## Problem to work on
An exact reprint of every record below is required, with the pictures left out.
-- Extracted records follows --
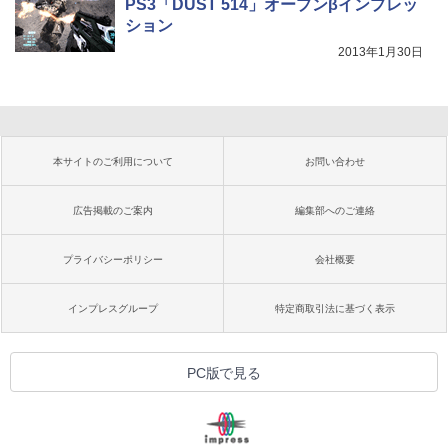
PS3「DUST 514」オープンβインプレッ
ション
2013年1月30日
本サイトのご利用について
お問い合わせ
広告掲載のご案内
編集部へのご連絡
プライバシーポリシー
会社概要
インプレスグループ
特定商取引法に基づく表示
PC版で見る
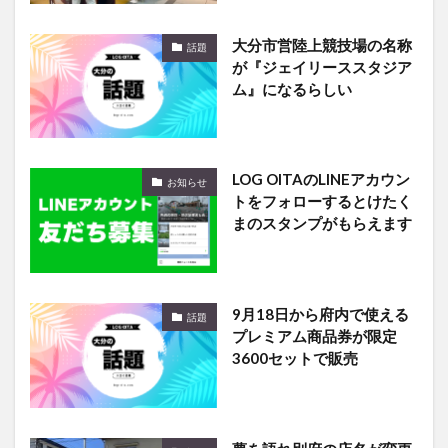
大分市営陸上競技場の名称
話題
が『ジェイリーススタジア
ム』になるらしい
LOG OITAのLINEアカウン
お知らせ
トをフォローするとけたく
まのスタンプがもらえます
9月18日から府内で使える
話題
プレミアム商品券が限定
3600セットで販売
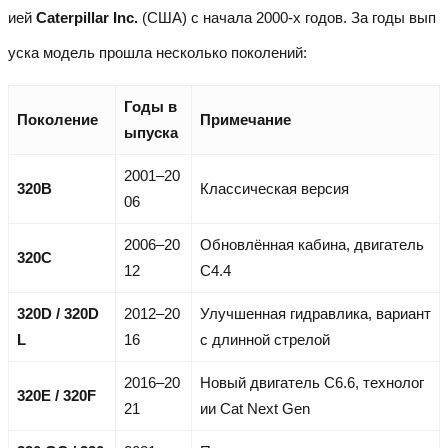
ией
Caterpillar Inc.
(США) с начала 2000-х годов. За годы вып
уска модель прошла несколько поколений:
Годы в
Поколение
Примечание
ыпуска
2001–20
320B
Классическая версия
06
2006–20
Обновлённая кабина, двигатель
320C
12
C4.4
320D / 320D
2012–20
Улучшенная гидравлика, вариант
L
16
с длинной стрелой
2016–20
Новый двигатель C6.6, технолог
320E / 320F
21
ии Cat Next Gen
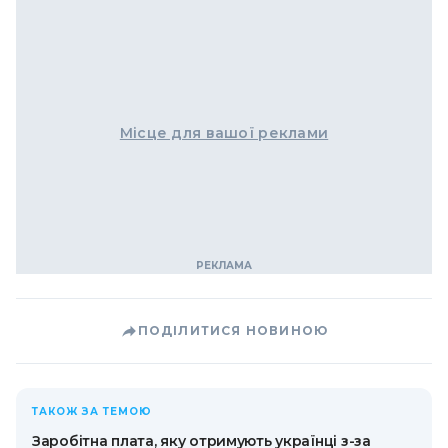
Місце для вашої реклами
ПОДІЛИТИСЯ НОВИНОЮ
ТАКОЖ ЗА ТЕМОЮ
Заробітна плата, яку отримують українці з-за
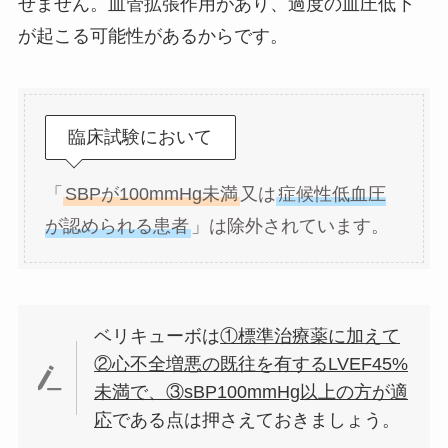
せません。血管拡張作用があり、過度の血圧低下
が起こる可能性があるからです。
臨床試験において
「
SBPが100mmHg未満
又は
症候性低血圧
が認められる患者
」は除外されています。
ベリキューボは
①標準治療薬に加えて
②心不全増悪の既往を有するLVEF45%
未満で、③sBP100mmHg以上の方が適
応
である点は押さえておきましょう。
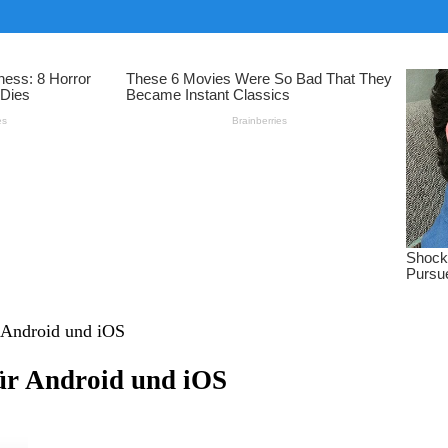
r Android und iOS
für Android und iOS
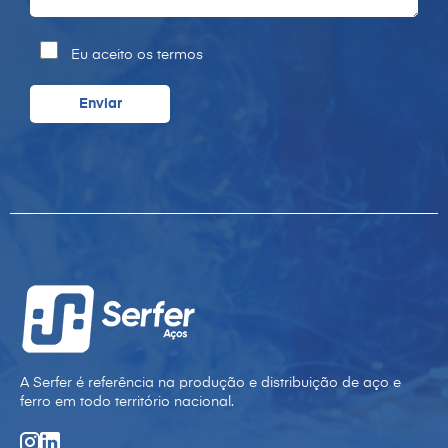
Eu aceito os termos
A Serfer é referência na produção e distribuição de aço e
ferro em todo território nacional.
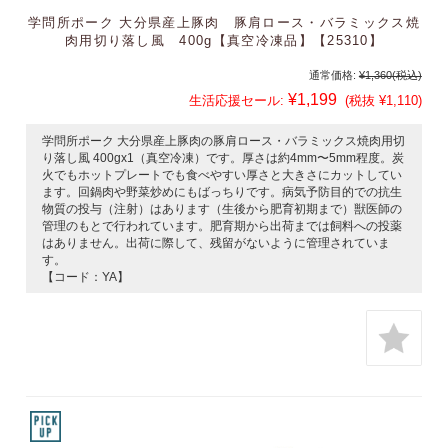
学問所ポーク 大分県産上豚肉 豚肩ロース・バラミックス焼
肉用切り落し風 400g【真空冷凍品】【25310】
通常価格:
¥1,360
(税込)
¥1,199
生活応援セール:
(税抜 ¥1,110)
学問所ポーク 大分県産上豚肉の豚肩ロース・バラミックス焼肉用切
り落し風 400gx1（真空冷凍）です。厚さは約4mm〜5mm程度。炭
火でもホットプレートでも食べやすい厚さと大きさにカットしてい
ます。回鍋肉や野菜炒めにもばっちりです。病気予防目的での抗生
物質の投与（注射）はあります（生後から肥育初期まで）獣医師の
管理のもとで行われています。肥育期から出荷までは飼料への投薬
はありません。出荷に際して、残留がないように管理されていま
す。
【コード：YA】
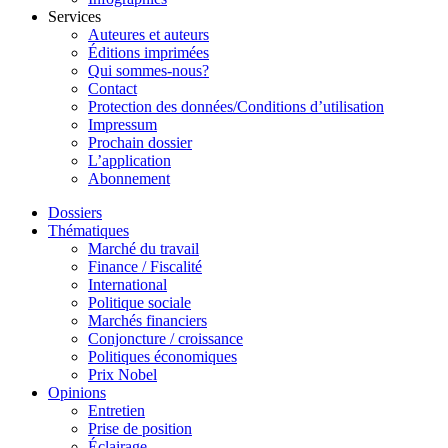
Services
Auteures et auteurs
Éditions imprimées
Qui sommes-nous?
Contact
Protection des données/Conditions d’utilisation
Impressum
Prochain dossier
L’application
Abonnement
Dossiers
Thématiques
Marché du travail
Finance / Fiscalité
International
Politique sociale
Marchés financiers
Conjoncture / croissance
Politiques économiques
Prix Nobel
Opinions
Entretien
Prise de position
Éclairage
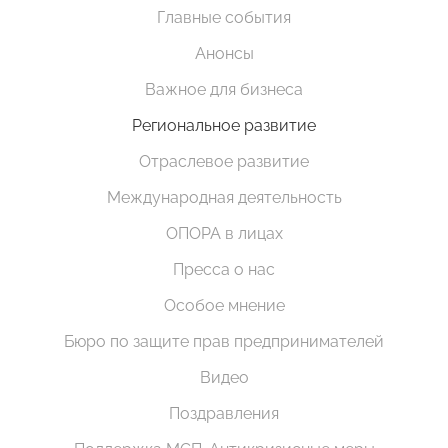
Главные события
Анонсы
Важное для бизнеса
Региональное развитие
Отраслевое развитие
Международная деятельность
ОПОРА в лицах
Пресса о нас
Особое мнение
Бюро по защите прав предпринимателей
Видео
Поздравления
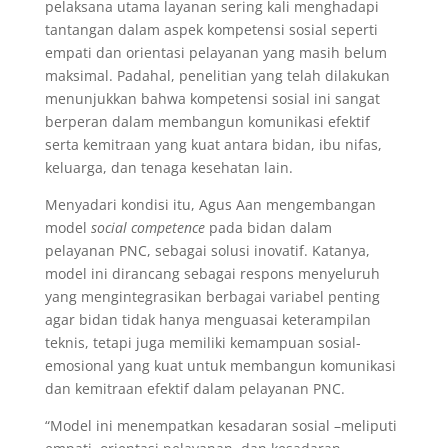
pelaksana utama layanan sering kali menghadapi
tantangan dalam aspek kompetensi sosial seperti
empati dan orientasi pelayanan yang masih belum
maksimal. Padahal, penelitian yang telah dilakukan
menunjukkan bahwa kompetensi sosial ini sangat
berperan dalam membangun komunikasi efektif
serta kemitraan yang kuat antara bidan, ibu nifas,
keluarga, dan tenaga kesehatan lain.
Menyadari kondisi itu, Agus Aan mengembangan
model
social competence
pada bidan dalam
pelayanan PNC, sebagai solusi inovatif. Katanya,
model ini dirancang sebagai respons menyeluruh
yang mengintegrasikan berbagai variabel penting
agar bidan tidak hanya menguasai keterampilan
teknis, tetapi juga memiliki kemampuan sosial-
emosional yang kuat untuk membangun komunikasi
dan kemitraan efektif dalam pelayanan PNC.
“Model ini menempatkan kesadaran sosial –meliputi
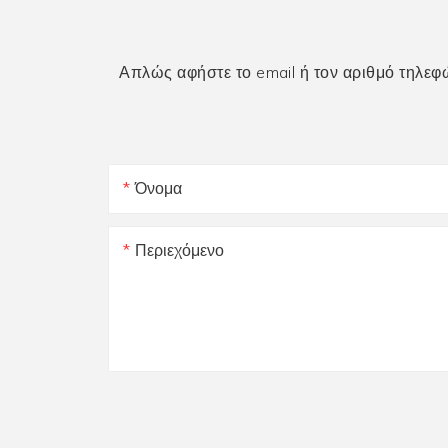
Απλώς αφήστε το email ή τον αριθμό τηλεφ
Όνομα
Περιεχόμενο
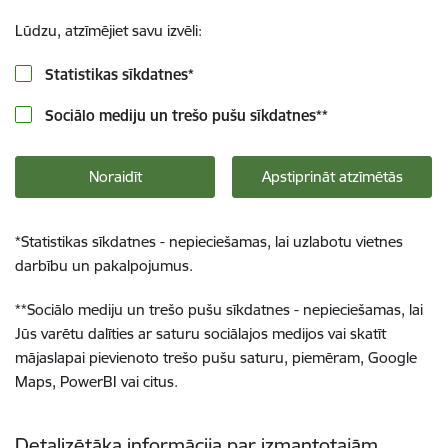
Lūdzu, atzīmējiet savu izvēli:
Statistikas sīkdatnes
*
Sociālo mediju un trešo pušu sīkdatnes
**
Noraidīt
Apstiprināt atzīmētās
*
Statistikas sīkdatnes - nepieciešamas, lai uzlabotu vietnes
darbību un pakalpojumus.
**
Sociālo mediju un trešo pušu sīkdatnes - nepieciešamas, lai
Jūs varētu dalīties ar saturu sociālajos medijos vai skatīt
mājaslapai pievienoto trešo pušu saturu, piemēram, Google
Maps, PowerBI vai citus.
Detalizētāka informācija par izmantotajām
-- Extracted records concluded --
## Reply
PS3「DUST 514」オープンβインプレッ
ション
2013年1月30日
本サイトのご利用について
お問い合わせ
広告掲載のご案内
編集部へのご連絡
プライバシーポリシー
会社概要
インプレスグループ
特定商取引法に基づく表示
PC版で見る
大分市営陸上競技場の名称
話題
が『ジェイリーススタジア
ム』になるらしい
LOG OITAのLINEアカウン
お知らせ
トをフォローするとけたく
まのスタンプがもらえます
9月18日から府内で使える
話題
プレミアム商品券が限定
3600セットで販売
ией
Caterpillar Inc.
(США) с начала 2000-х годов. За годы вып
уска модель прошла несколько поколений:
Годы в
Поколение
Примечание
ыпуска
2001–20
320B
Классическая версия
06
2006–20
Обновлённая кабина, двигатель
320C
12
C4.4
320D / 320D
2012–20
Улучшенная гидравлика, вариант
L
16
с длинной стрелой
2016–20
Новый двигатель C6.6, технолог
320E / 320F
21
ии Cat Next Gen
Місце для вашої реклами
ПОДІЛИТИСЯ НОВИНОЮ
ТАКОЖ ЗА ТЕМОЮ
Заробітна плата, яку отримують українці з-за
せません。血管拡張作用があり、過度の血圧低下
が起こる可能性があるからです。
臨床試験において
「
SBPが100mmHg未満
又は
症候性低血圧
が認められる患者
」は除外されています。
ベリキューボは
①標準治療薬に加えて
②心不全増悪の既往を有するLVEF45%
未満で、③sBP100mmHg以上の方が適
応
である点は押さえておきましょう。
r Android und iOS
für Android und iOS
Eu aceito os termos
A Serfer é referência na produção e distribuição de aço e
ferro em todo território nacional.
学問所ポーク 大分県産上豚肉 豚肩ロース・バラミックス焼
肉用切り落し風 400g【真空冷凍品】【25310】
通常価格:
¥1,360
(税込)
¥1,199
生活応援セール:
(税抜 ¥1,110)
学問所ポーク 大分県産上豚肉の豚肩ロース・バラミックス焼肉用切
り落し風 400gx1（真空冷凍）です。厚さは約4mm〜5mm程度。炭
火でもホットプレートでも食べやすい厚さと大きさにカットしてい
ます。回鍋肉や野菜炒めにもばっちりです。病気予防目的での抗生
物質の投与（注射）はあります（生後から肥育初期まで）獣医師の
管理のもとで行われています。肥育期から出荷までは飼料への投薬
はありません。出荷に際して、残留がないように管理されていま
す。
【コード：YA】
Services
Auteures et auteurs
Éditions imprimées
Qui sommes-nous?
Contact
Protection des données/Conditions d’utilisation
Impressum
Prochain dossier
L’application
Abonnement
Dossiers
Thématiques
Marché du travail
Finance / Fiscalité
International
Politique sociale
Marchés financiers
Conjoncture / croissance
Politiques économiques
Prix Nobel
Opinions
Entretien
Prise de position
Éclairage
Главные события
Анонсы
Важное для бизнеса
Региональное развитие
Отраслевое развитие
Международная деятельность
ОПОРА в лицах
Пресса о нас
Особое мнение
Бюро по защите прав предпринимателей
Видео
Поздравления
pelaksana utama layanan sering kali menghadapi
tantangan dalam aspek kompetensi sosial seperti
empati dan orientasi pelayanan yang masih belum
maksimal. Padahal, penelitian yang telah dilakukan
menunjukkan bahwa kompetensi sosial ini sangat
berperan dalam membangun komunikasi efektif
serta kemitraan yang kuat antara bidan, ibu nifas,
keluarga, dan tenaga kesehatan lain.
Menyadari kondisi itu, Agus Aan mengembangan
model
social competence
pada bidan dalam
pelayanan PNC, sebagai solusi inovatif. Katanya,
model ini dirancang sebagai respons menyeluruh
yang mengintegrasikan berbagai variabel penting
agar bidan tidak hanya menguasai keterampilan
teknis, tetapi juga memiliki kemampuan sosial-
emosional yang kuat untuk membangun komunikasi
dan kemitraan efektif dalam pelayanan PNC.
“Model ini menempatkan kesadaran sosial –meliputi
Απλώς αφήστε το email ή τον αριθμό τηλεφ
Όνομα
Περιεχόμενο
Lūdzu, atzīmējiet savu izvēli:
Statistikas sīkdatnes
*
Sociālo mediju un trešo pušu sīkdatnes
**
Noraidīt
Apstiprināt atzīmētās
*
Statistikas sīkdatnes - nepieciešamas, lai uzlabotu vietnes
darbību un pakalpojumus.
**
Sociālo mediju un trešo pušu sīkdatnes - nepieciešamas, lai
Jūs varētu dalīties ar saturu sociālajos medijos vai skatīt
mājaslapai pievienoto trešo pušu saturu, piemēram, Google
Maps, PowerBI vai citus.
Detalizētāka informācija par izmantotajām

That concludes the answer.